§ **Task goal**:
Pick out every line in the records below that contains the string "chart" and copy each one. Case counts.

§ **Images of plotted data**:

========================================================================

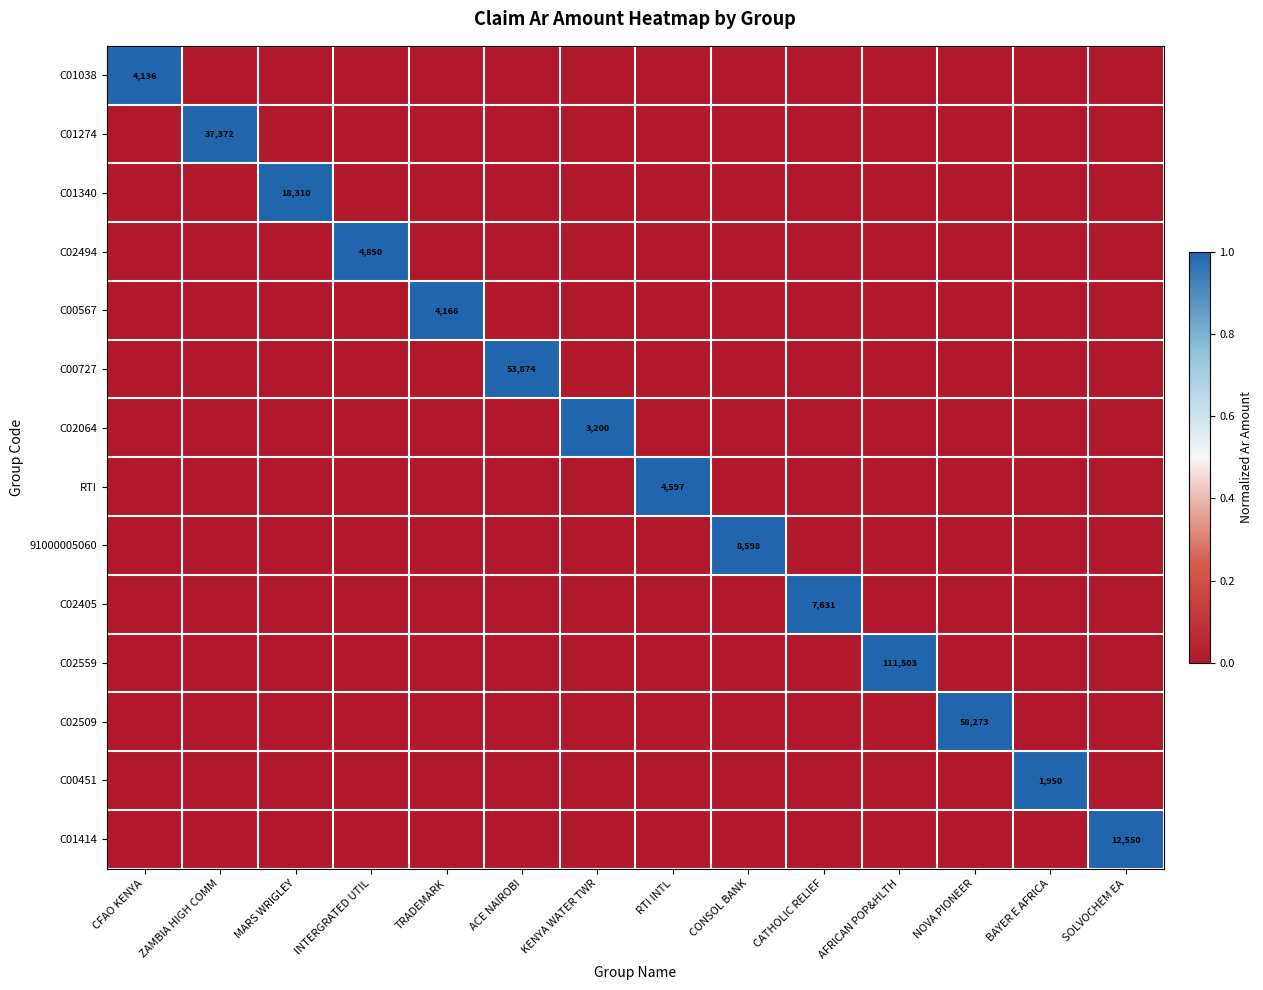

The value of C01038 at CFAO KENYA is 4136. True or false?

True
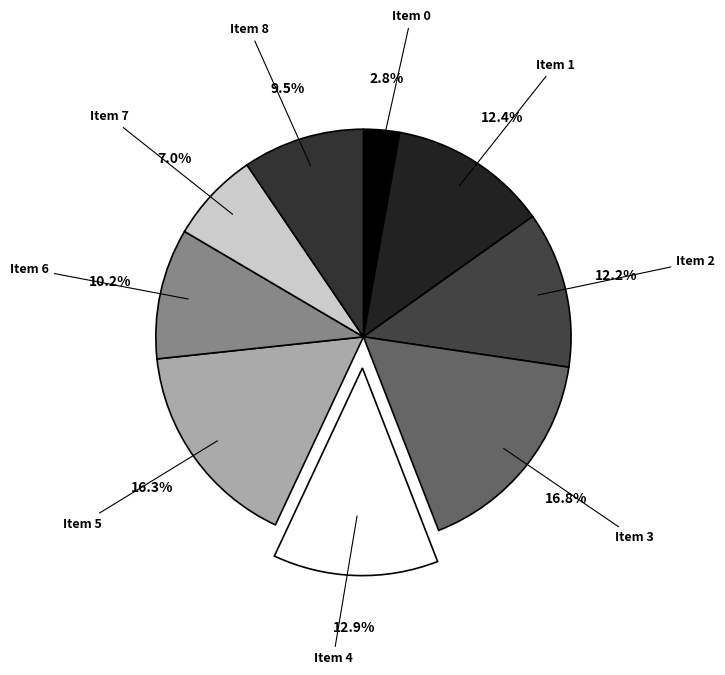

Is the sum of Item 2 and Item 1 greater than half?

No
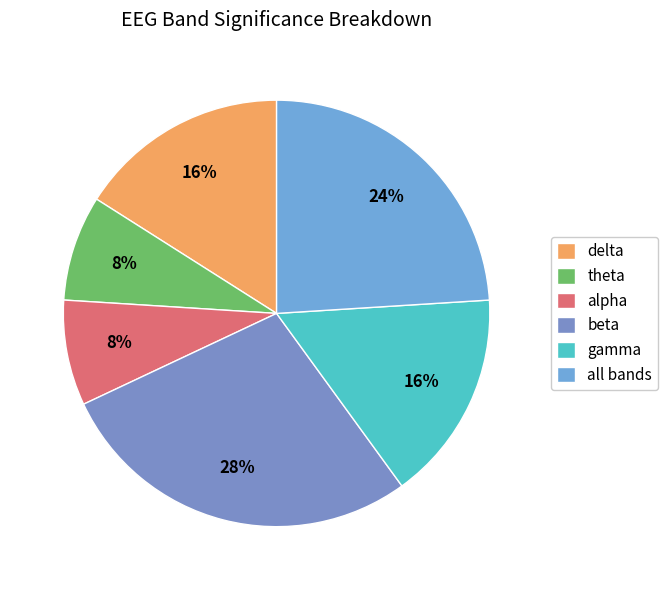

How many segments does this pie chart have?

6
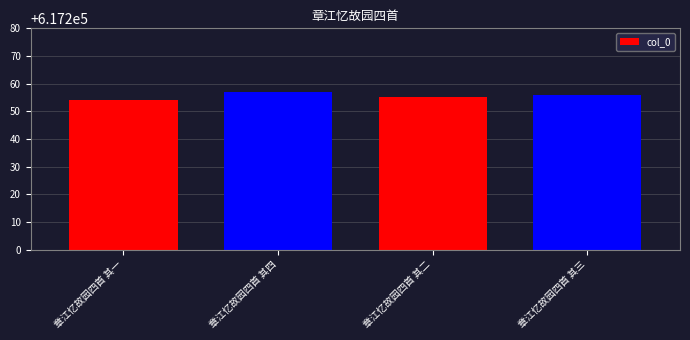

True or false: the data shows 1110490 at 章江忆故园四首 其二.

False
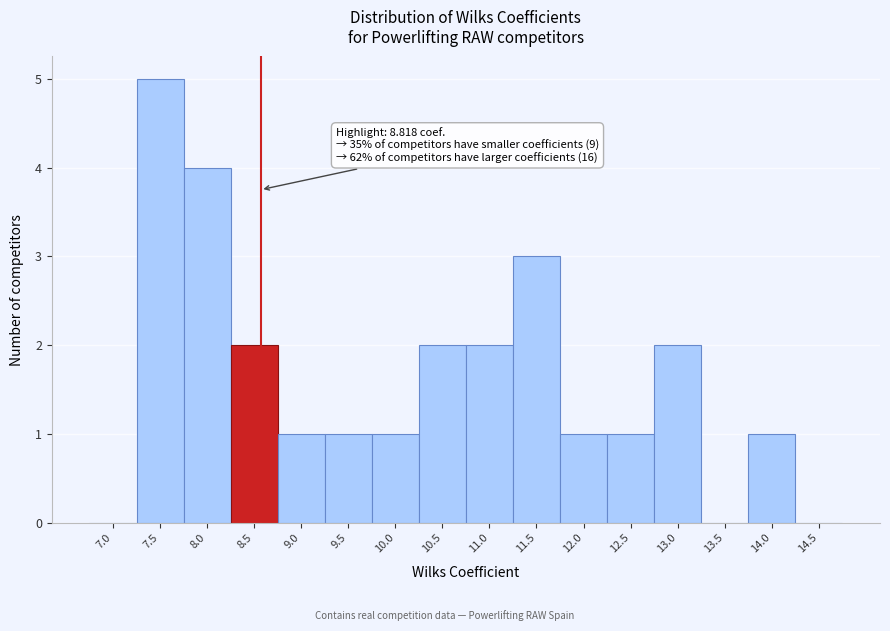

Reading left to right, transcribe all the data shown in this chart.

7.0=0	7.5=5	8.0=4	8.5=2	9.0=1	9.5=1	10.0=1	10.5=2	11.0=2	11.5=3	12.0=1	12.5=1	13.0=2	13.5=0	14.0=1	14.5=0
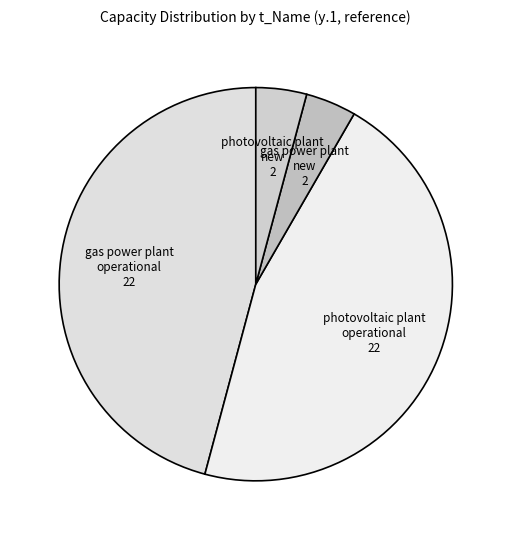

Does any single category account for the majority?

No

========================================================================

§ **Task result**:
How many segments does this pie chart have?
Reading left to right, transcribe all the data shown in this chart.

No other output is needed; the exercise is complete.